Supporting a cultural transformation

When it comes to developing the first of these elements, Freed says HEE is currently in alpha mode around the creation of its own self-assessment tool. He says the organisation’s research indicates that it is possible to measure confidence and knowledge, but it is much harder to measure a skills base.

“That’s because we talk about skills related to specific tools, and every single health and care provider has got different toolsets employed in a slightly different way,” he says. “So we can’t yet nationally measure the skills base. Nonetheless, we are working on a self-assessment tool, with some customisation locally.”

The second element of digital readiness, says Freed, is around improving staff once their level of maturity is identified. He says HEE is undertaking work in this area with a couple of organisations around what it refers to as its “Digital Championship” model, which involves supporting local organisations in their learning and development initiatives.

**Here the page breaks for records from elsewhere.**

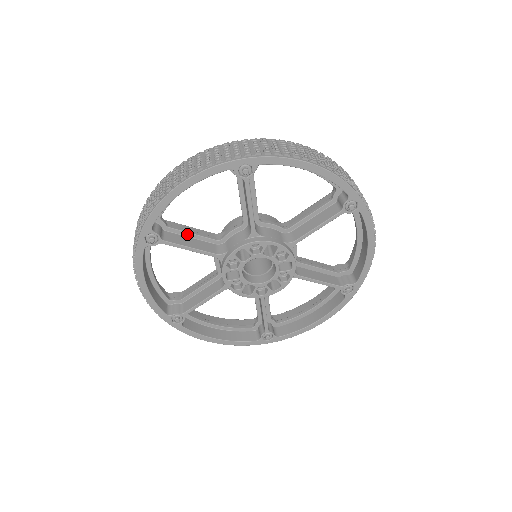
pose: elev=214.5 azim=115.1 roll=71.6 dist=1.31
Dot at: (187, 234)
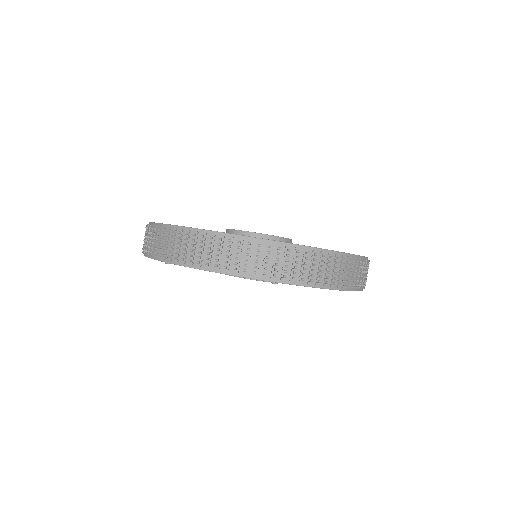
Dot at: occluded
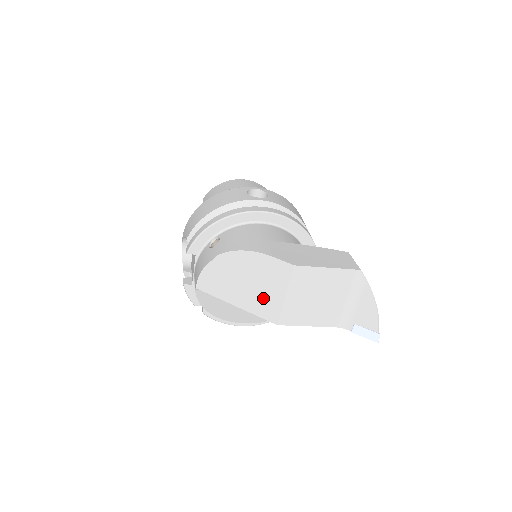
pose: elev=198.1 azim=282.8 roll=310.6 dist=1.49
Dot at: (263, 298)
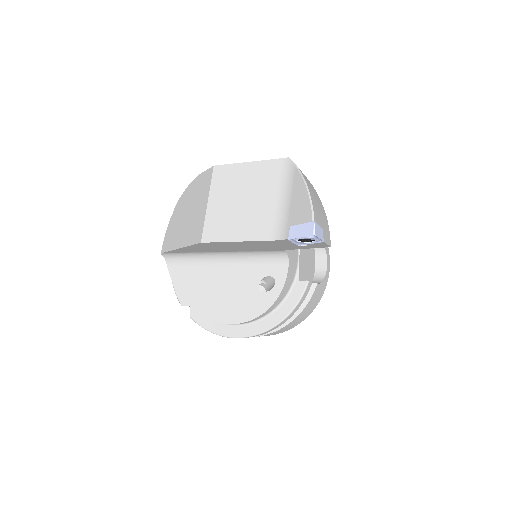
Dot at: (195, 221)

“It’s about thinking how we support those local organisations to upscale about one in 20 of the people in the organisation to act as a hub to convene groups, to talk about problems, and to share knowledge about how to solve those problems,” he says.

“That could be workarounds for existing systems, it could be how to complete recruitment, or it could be something much more specific, such as how to introduce a telemedicine clinic.”

But once you have nudged people enough to the point where they are able to find things out for themselves, how do you put them in contact with the people and the knowledge they need? The answer to that, says Freed, is the third element of ensuring digital readiness – the creation of a signposting tool.

“We have no shortage of learning opportunities in this world,” he says. “The difficulty is that people don’t know how to find them – and when they do find then, they don’t know if they’re any good. We will be producing a signposting tool, working with a number of colleagues in academia and industry, and with our own in-house e-learning for healthcare team.”

Developing strategic healthcare leaders

Freed reflects on these activities and recognises that he fulfils an unusual role, with dual responsibilities, in an unusual organisation. He says HEE has a broad remit that encompasses direct support and management for individuals, but also workforce planning and workforce transformation activities at a regional and national level.

“The reason that HEE exists is because no one else can do that job,” he says. “And my role now as CIO is to align the expertise within the informatics profession – our data, information, knowledge and technology professionals – behind the strategic ambitions of our business leaders in HEE. It’s all about the people element of getting that partnership working.”

Freed’s aim is to foster closer working across health and care and, more specifically, to build closer alignment between HEE’s business and informatics teams. Through these partnerships, he hopes to address a range of core issues that will impact the future of healthcare provision, such as the supply of staff and the upskilling of workers.

“But it’s more than just developing the profession,” he says, reflecting on his own experiences of being a healthcare CIO. “It’s also about developing our strategic leaders to understand what agile and digital means for their futures.”